| Problem requirements |
Copy out the full article on the Austrian EU presidency's backing for direct consumer taxes word for word.

| Text block |
╔══

Calls for direct consumer taxes to fill Brussels coffers have been taken up by the Austrian EU presidency.

Austrian leader Wolfgang Schuessel told MEPs that the idea should be considered as an alternative to traditional EU budget battles.

A December 2005 summit saw deep divisions emerge over spending between capitals that pay more to the EU than they get back and new poorer member states that benefit from the cash.

“Europe needs a strong way of financing itself,” said Schuessel. “We’ll kill ourselves next time, the member states, if we negotiate only on this basis.”

Plans for consumer taxes are not new, an EU tax was mooted by the European commission in the original budget proposals for 2007 to 2013.

“It’s absurd that short-term speculation can take place without being taxed. It can’t be that transport by air or by boat is not subject to taxation,” said Schuessel.

“It’s absurd that there are tax gaps - that international aviation is part of a tax gap."

The idea of an EU tax to raise European revenue from consumer levies appeals to pro-European Austria – one of the countries that pays out more from Vienna’s national treasuries that it gets back.

But other countries such as the UK oppose any moves to give the EU any taxation powers at the expense of national treasuries.

An EU consumer tax on holiday flights or travel as part of a VAT increase on everyday life may not turn on citizens either.

Nevertheless, Schuessel is urging the commission to float the idea again during a mid-term spending review between 2007 and 2013.

“The idea of a self-financing system is not popular everywhere but it’s my task as president in office to make necessary proposals even if they are unpopular,” he said.

Back in July 2004 the commission proposed “a main fiscal resource based on either energy, VAT or corporate income tax” by 2014.

In the heady days before EU constitution rejections in France and the Netherlands, the argument ran that direct taxes would bring Brussels closer to voters.

“The proposal reflects the nature of the EU as a union of member states and citizens by clarifying the link between the taxpayer and the EU budget,” the commission said on July 14 2004.

╚══

(Stored records)

╔══

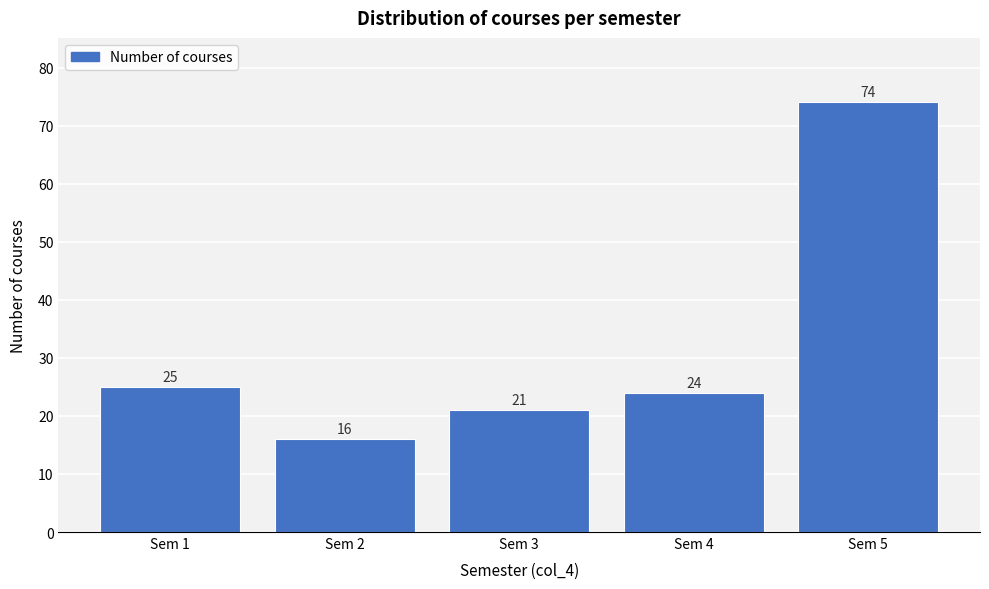

How tall is the bar that spans 1.5 to 2.5 on the x-axis?

16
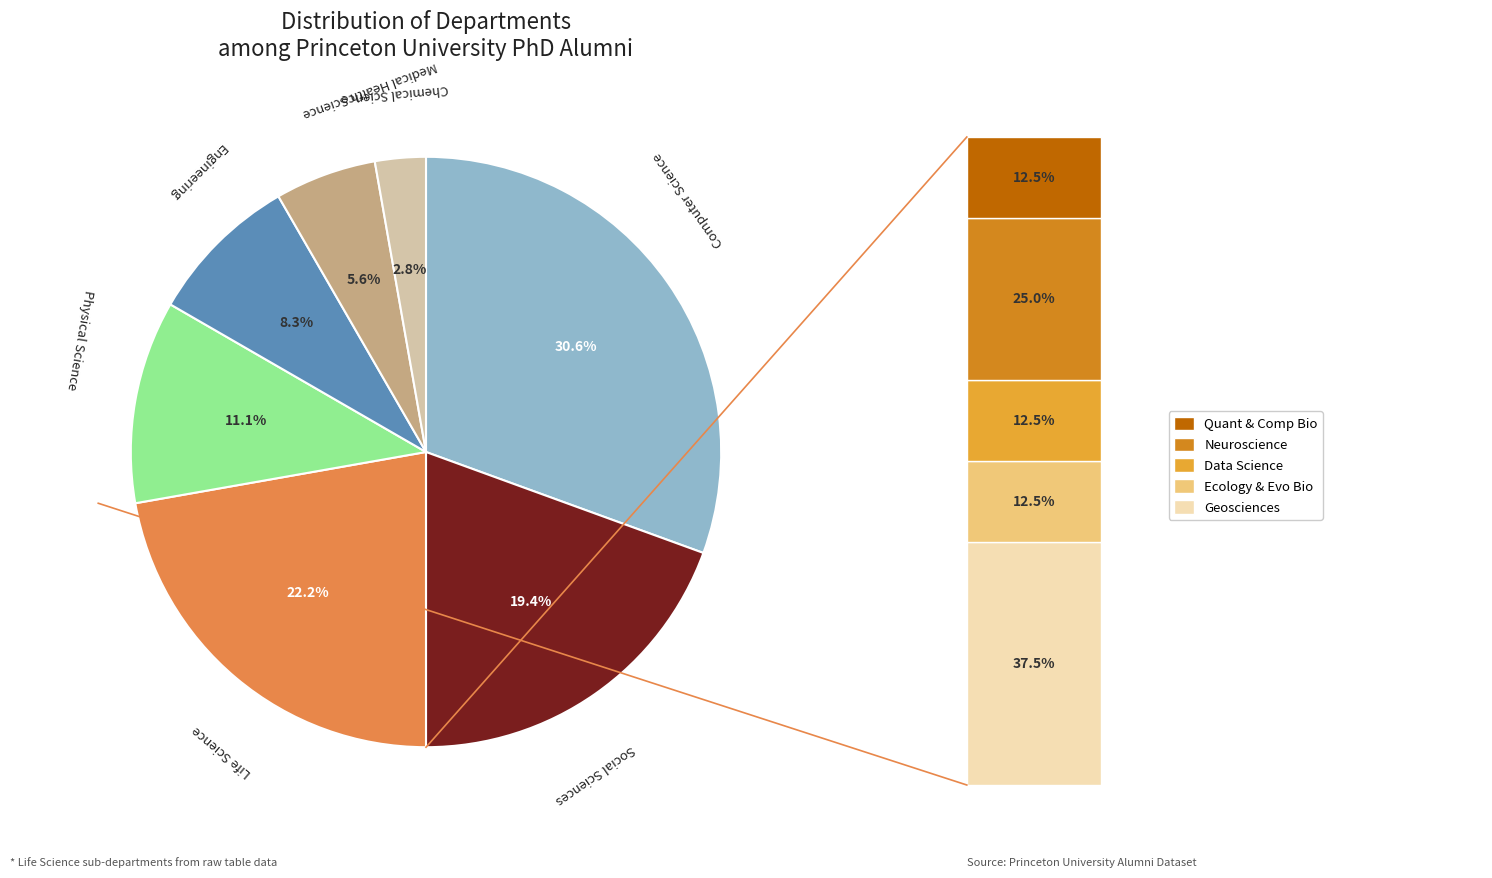

Which slice is the largest?

Computer Science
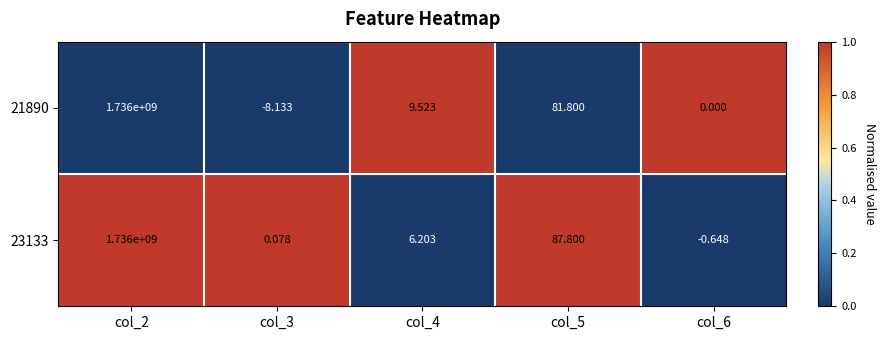

How many data points does each series have?

5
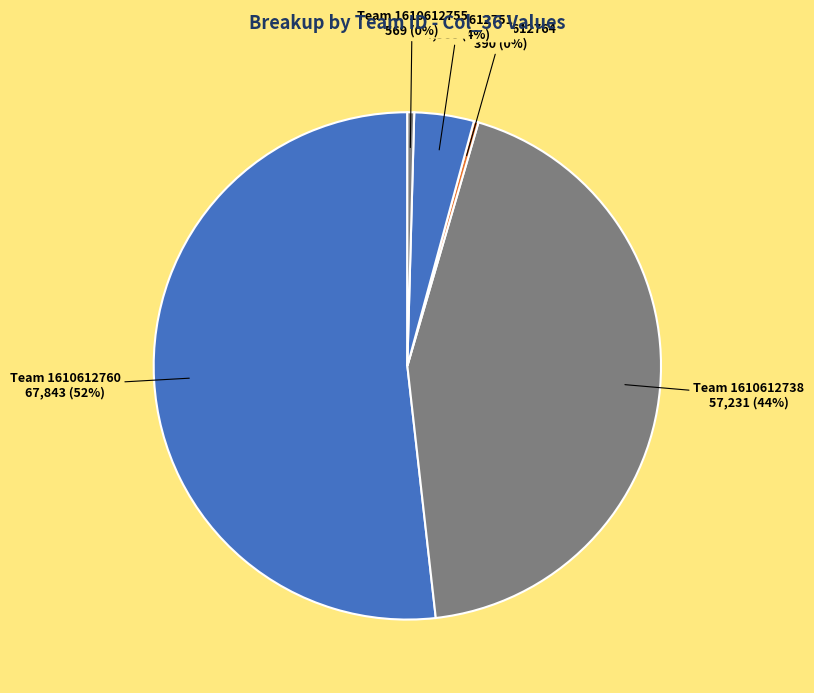

Does any single category account for the majority?

Yes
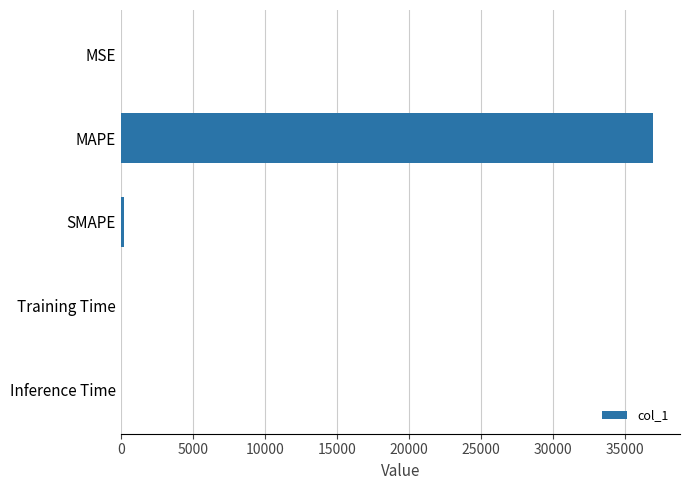

The chart shows a value of 0.0 at Training Time. True or false?

True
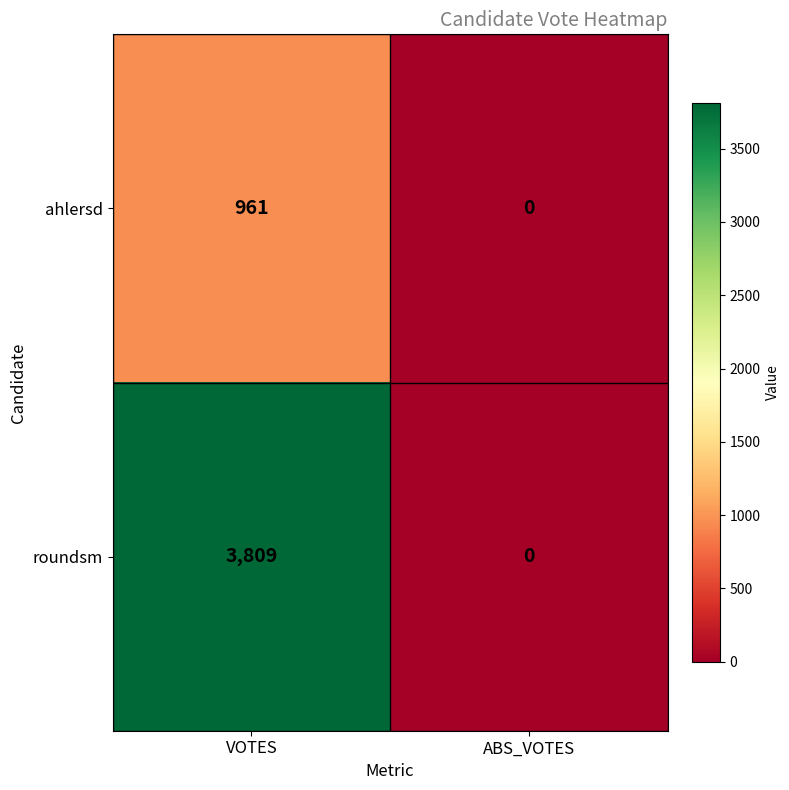

Reading left to right, transcribe all the data shown in this chart.

ahlersd: VOTES=961	ABS_VOTES=0
roundsm: VOTES=3809	ABS_VOTES=0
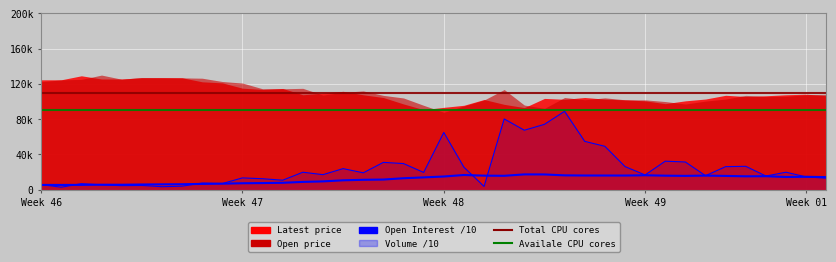

True or false: Volume has more than 1 interior local peaks.

True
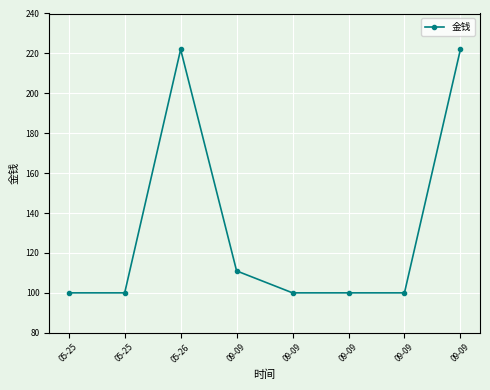

At which category does the data reach its first local peak?

05-26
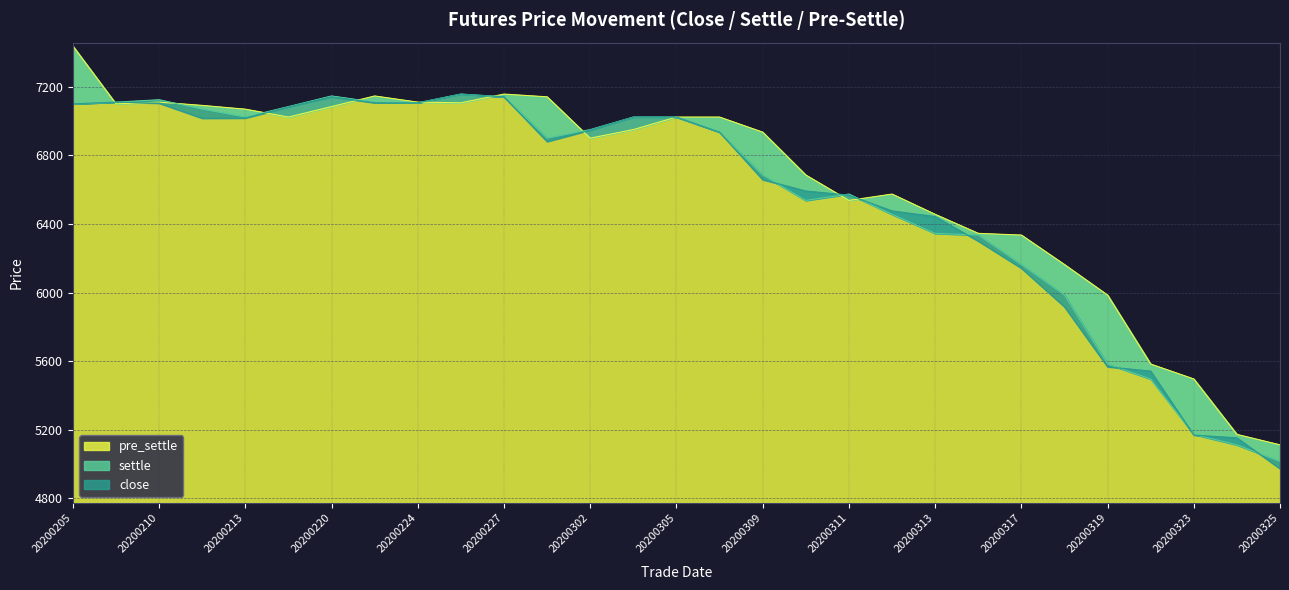

Reading right to left, list all the values displayed in this chart.

close: 4973	5153	5169	5542	5567	5917	6142	6300	6443	6476	6568	6592	6658	6935	7023	7023	6947	6880	7141	7157	7106	7106	7141	7082	7017	7016	7104	7110	7100
settle: 5015	5112	5173	5496	5583	5985	6163	6335	6345	6456	6574	6537	6685	6935	7023	7023	6950	6900	7141	7157	7106	7110	7146	7084	7023	7069	7124	7110	7100
pre_settle: 5112	5173	5496	5583	5985	6163	6335	6345	6456	6574	6537	6685	6935	7023	7023	6950	6900	7141	7157	7106	7110	7146	7084	7023	7069	7091	7110	7100	7437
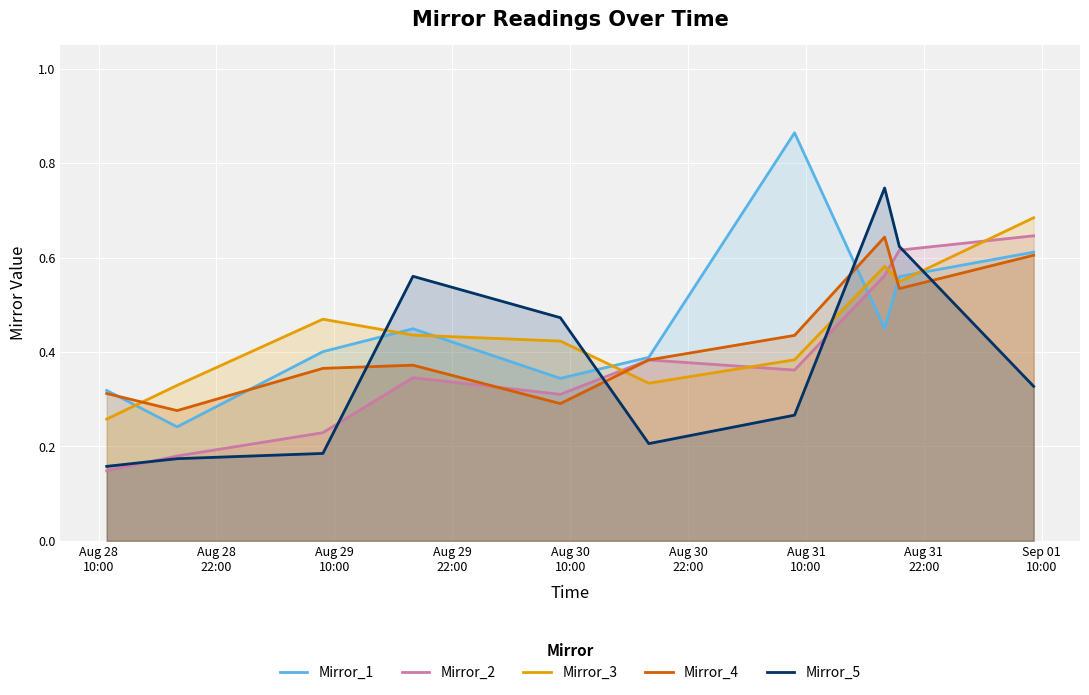

After their last crossing, which series has the higher values: Mirror_5 or Mirror_3?

Mirror_3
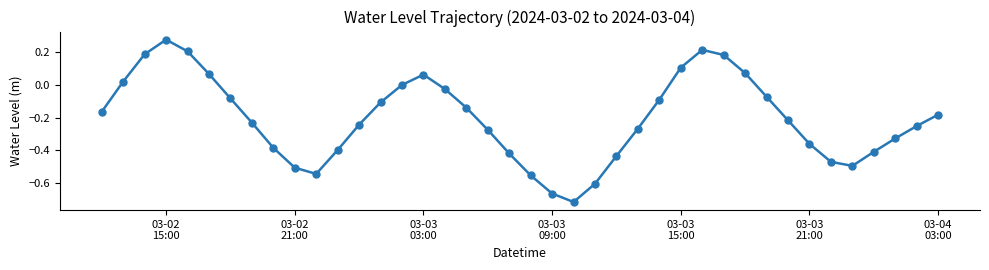

What is the difference between the second highest and minimum values?

0.9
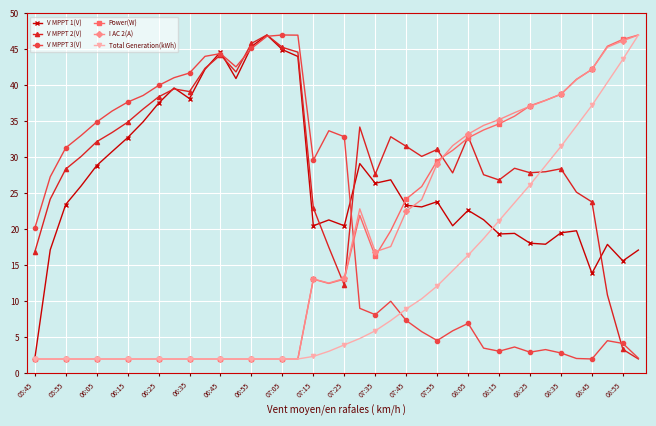

How many lines are shown in the chart?

6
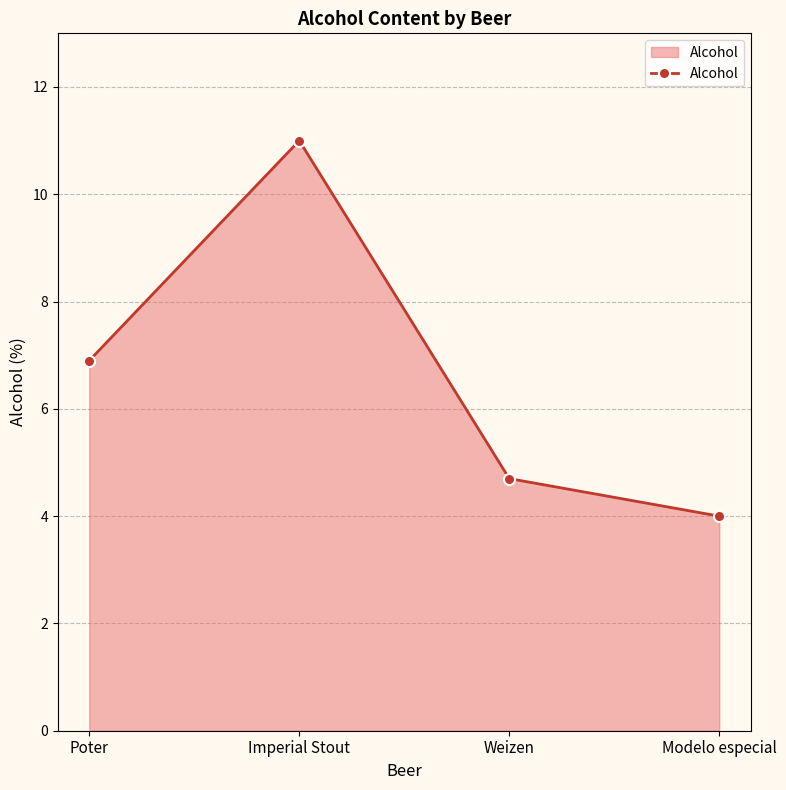

At which category does the chart reach its minimum across all series?

Modelo especial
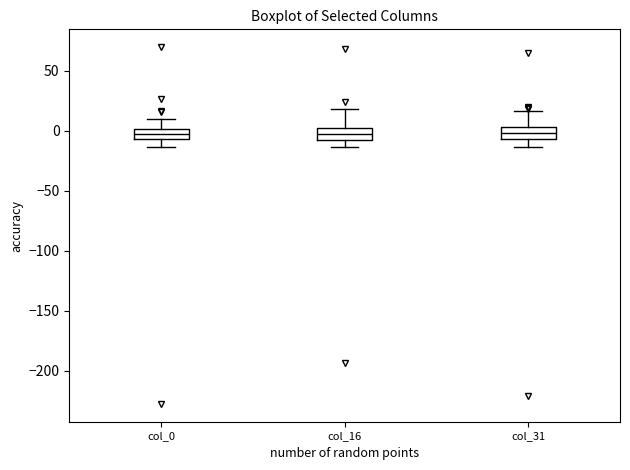

Reading left to right, transcribe this box plot: for each box, give where its median line is, the range the box spans, and where its two whiskers end, as read against the y-axis. The values are not printed on the chart, so give them approximately, as read against the axis.

col_0: median 0 (inside the box), box -5 to 0, whiskers -15 to 10
col_16: median -5 (inside the box), box -5 to 5, whiskers -15 to 20
col_31: median 0, box -5 to 5, whiskers -15 to 15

╚══

| Task answer |
Calls for direct consumer taxes to fill Brussels coffers have been taken up by the Austrian EU presidency.

Austrian leader Wolfgang Schuessel told MEPs that the idea should be considered as an alternative to traditional EU budget battles.

A December 2005 summit saw deep divisions emerge over spending between capitals that pay more to the EU than they get back and new poorer member states that benefit from the cash.

“Europe needs a strong way of financing itself,” said Schuessel. “We’ll kill ourselves next time, the member states, if we negotiate only on this basis.”

Plans for consumer taxes are not new, an EU tax was mooted by the European commission in the original budget proposals for 2007 to 2013.

“It’s absurd that short-term speculation can take place without being taxed. It can’t be that transport by air or by boat is not subject to taxation,” said Schuessel.

“It’s absurd that there are tax gaps - that international aviation is part of a tax gap."

The idea of an EU tax to raise European revenue from consumer levies appeals to pro-European Austria – one of the countries that pays out more from Vienna’s national treasuries that it gets back.

But other countries such as the UK oppose any moves to give the EU any taxation powers at the expense of national treasuries.

An EU consumer tax on holiday flights or travel as part of a VAT increase on everyday life may not turn on citizens either.

Nevertheless, Schuessel is urging the commission to float the idea again during a mid-term spending review between 2007 and 2013.

“The idea of a self-financing system is not popular everywhere but it’s my task as president in office to make necessary proposals even if they are unpopular,” he said.

Back in July 2004 the commission proposed “a main fiscal resource based on either energy, VAT or corporate income tax” by 2014.

In the heady days before EU constitution rejections in France and the Netherlands, the argument ran that direct taxes would bring Brussels closer to voters.

“The proposal reflects the nature of the EU as a union of member states and citizens by clarifying the link between the taxpayer and the EU budget,” the commission said on July 14 2004.